**** SUPPLIED RECORDS ****

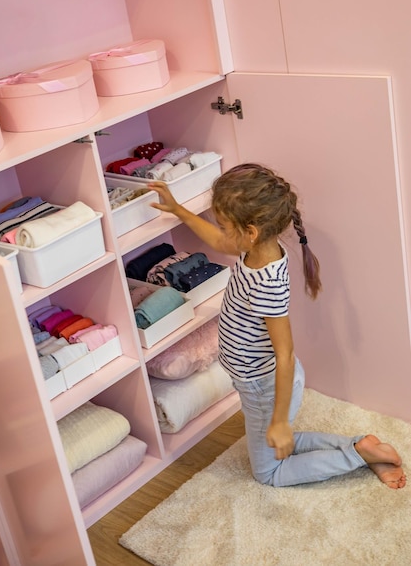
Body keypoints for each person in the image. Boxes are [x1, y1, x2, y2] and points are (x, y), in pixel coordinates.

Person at [148, 162, 406, 489]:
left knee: (269, 471)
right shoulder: (255, 249)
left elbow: (284, 354)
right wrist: (178, 210)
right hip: (256, 381)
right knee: (272, 440)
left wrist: (280, 420)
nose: (222, 232)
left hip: (264, 385)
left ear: (250, 231)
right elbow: (219, 241)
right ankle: (362, 446)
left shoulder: (266, 284)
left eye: (226, 225)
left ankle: (358, 455)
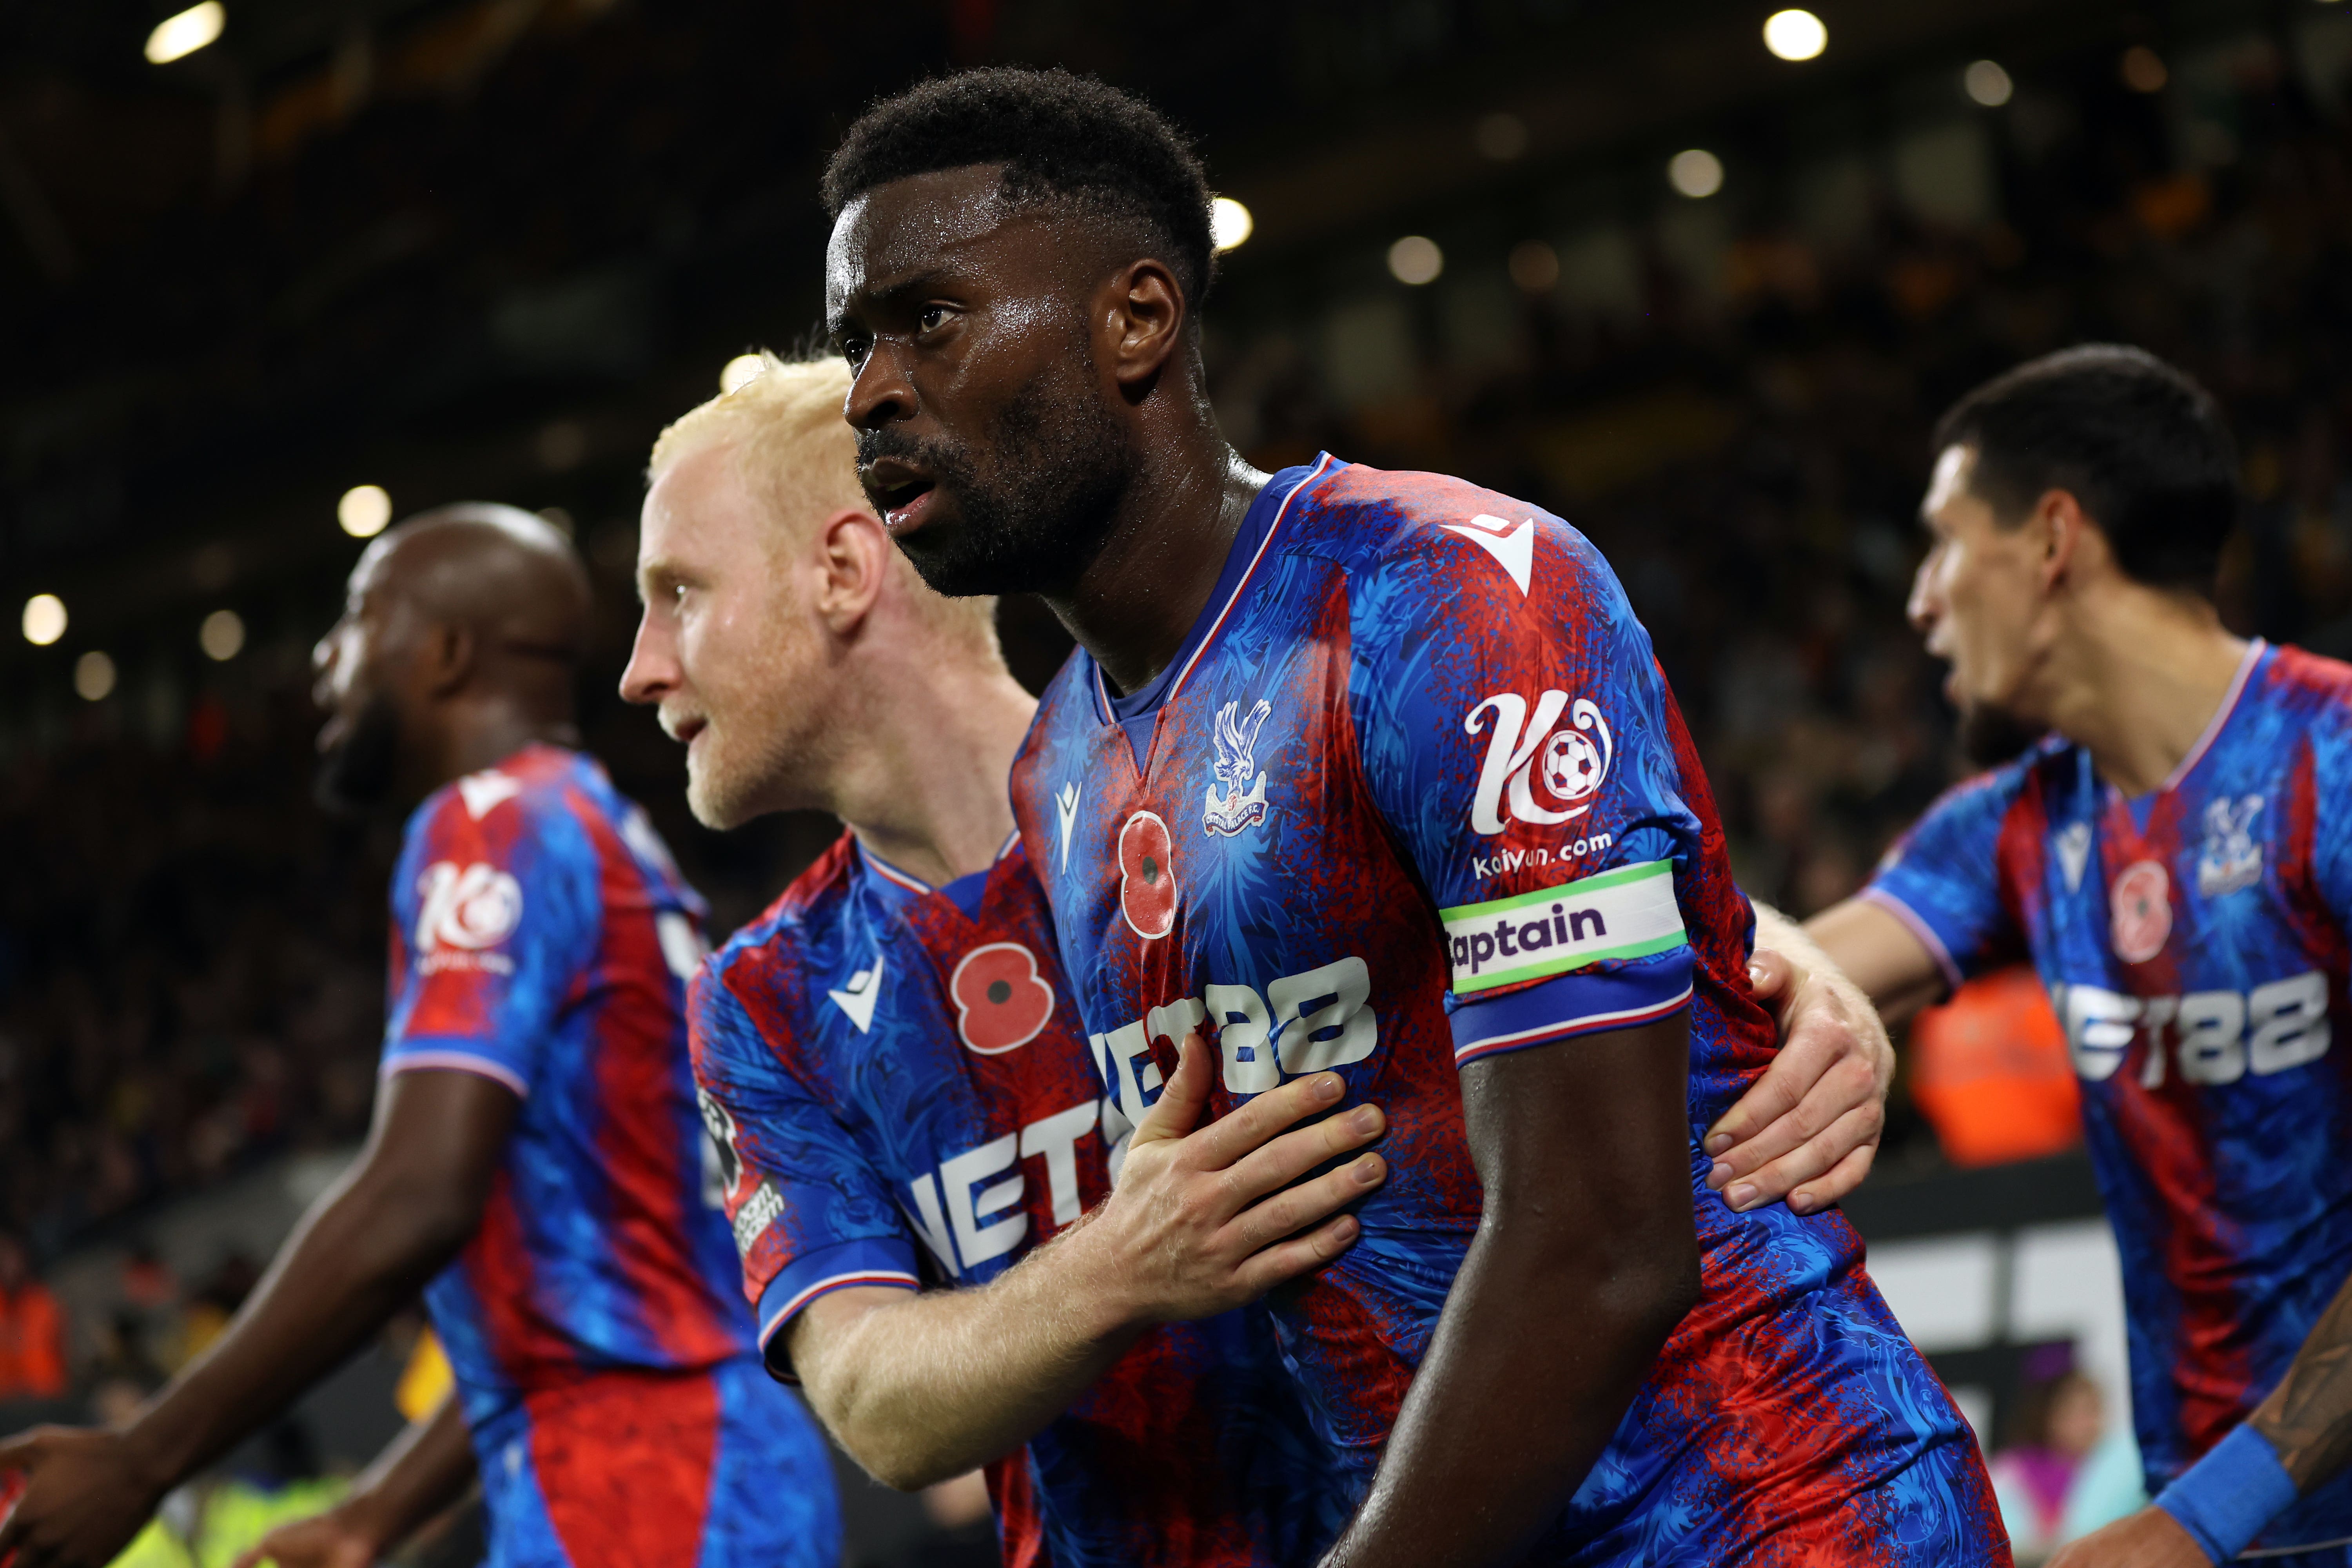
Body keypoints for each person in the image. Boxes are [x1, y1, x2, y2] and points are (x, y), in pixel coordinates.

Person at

****

_EXERCISE BRIEF_. Find the line containing "right ankle: (362, 446)", then extract it and every line after it to the end of the data above, exactly and nothing else, without pictures.

_RESPONSE_.
right ankle: (362, 446)
left shoulder: (266, 284)
left eye: (226, 225)
left ankle: (358, 455)
Body keypoints for each person in the image. Boxes are [x1, y1, x2, y2] and points are (x, y), in pixel coordinates.

Person at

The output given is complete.